Dzisiaj trzeba sporo wyobraźni, by cofnąć się w lata sześćdziesiąte. Większość pomieszczeń jest pusta, a wyposażenie albo zniknęła, albo została zdewastowana. Jednak atmosfera zimnowojenna jest wyczuwalna. W kilku pomieszczeniach są zastawione trzypiętrowymi metalowymi łóżkami.
Nieźle prezentuje się sala w której niegdyś procował zapasowy generator (główny był ustawiony w osobnym budynku). Można tez wyobrazić sobie, jak kontrolowano zamykanie poszczególnych sekcji bunkra, bo tablica kontrolna z dziesiątkami lampek zachowała się w dość dobrym stanie.

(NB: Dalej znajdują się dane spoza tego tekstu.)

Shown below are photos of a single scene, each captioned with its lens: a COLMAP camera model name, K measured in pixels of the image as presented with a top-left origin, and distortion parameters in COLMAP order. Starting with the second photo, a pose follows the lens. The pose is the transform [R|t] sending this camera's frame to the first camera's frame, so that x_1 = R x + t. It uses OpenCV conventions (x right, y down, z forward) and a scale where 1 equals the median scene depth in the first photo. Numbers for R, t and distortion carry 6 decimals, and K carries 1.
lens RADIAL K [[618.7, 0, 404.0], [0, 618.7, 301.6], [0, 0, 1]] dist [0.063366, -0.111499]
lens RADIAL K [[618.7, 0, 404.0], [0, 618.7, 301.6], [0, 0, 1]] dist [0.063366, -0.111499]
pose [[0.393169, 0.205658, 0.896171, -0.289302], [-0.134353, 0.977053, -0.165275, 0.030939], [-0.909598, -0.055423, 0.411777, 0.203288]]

Istotne dla przeżycia mieszkańców bunkra były też inne pomieszczenia, magazyny paliwa, wody, sprężonego powietrza. Łączność była najważniejsza, wszak z tego bunkra miały płynąć rozkazy dla walczących wojsk. Dzisiaj podniszczony panel łączności z dziesiątkami wtyczek i lampek prezentuje się dość archaicznie, ale ponoć kiedyś zapewniał połączenia ze wszystkimi podobnymi punktami dowodzenia w całym kraju.
Schron na szczęście nigdy nie został wykorzystany zgodnie z przeznaczeniem, rzadko też był wizytowany przez wojskowych, choć ci pamiętali o obiekcie, bo na początku lat 70-tych został zmodernizowany, wymieniono no m.in. agregat prądotwórczy. Nadal jednak niewielu mieszkańców Puszczykowa wiedziało co kryje się pod domem Topolanków.
- Pracuje w Urzędzie Miasta od 1988 roku - mówi Barbara Mulczyńska. - Nikt z urzędu nie miał tam wstępu ani wiedzy, co tam się znajduje. Krążyły tylko plotki o podziemnych wyrzutniach rakietowych .
Na początku lat 90-tych wojsko przestało interesować się schronem, konsekwencją była postępująca dewastacja, kradzież części metalowych, wszystkiego co można było sprzedać. Wreszcie w 2005 roku wojewoda oficjalnie przekazał obiekt miastu.
Dom wyremontowano i obecnie znajduje się tam 5 mieszkań komunalnych. A schron? Jak na razie nie ma pomysłu jak go zagospodarować.
- Z jednej strony jest to obiekt ciekawy z historycznego punktu widzenia, z drugiej trudny do zagospodarowania - mówi Andrzej Balcerek, burmistrz Puszczykowa. - Cały czas czekamy na jakieś propozycje, czy pomysły. Na pewno byłaby to jakaś atrakcja turystyczna, ale wymagałoby to sporych nakładów.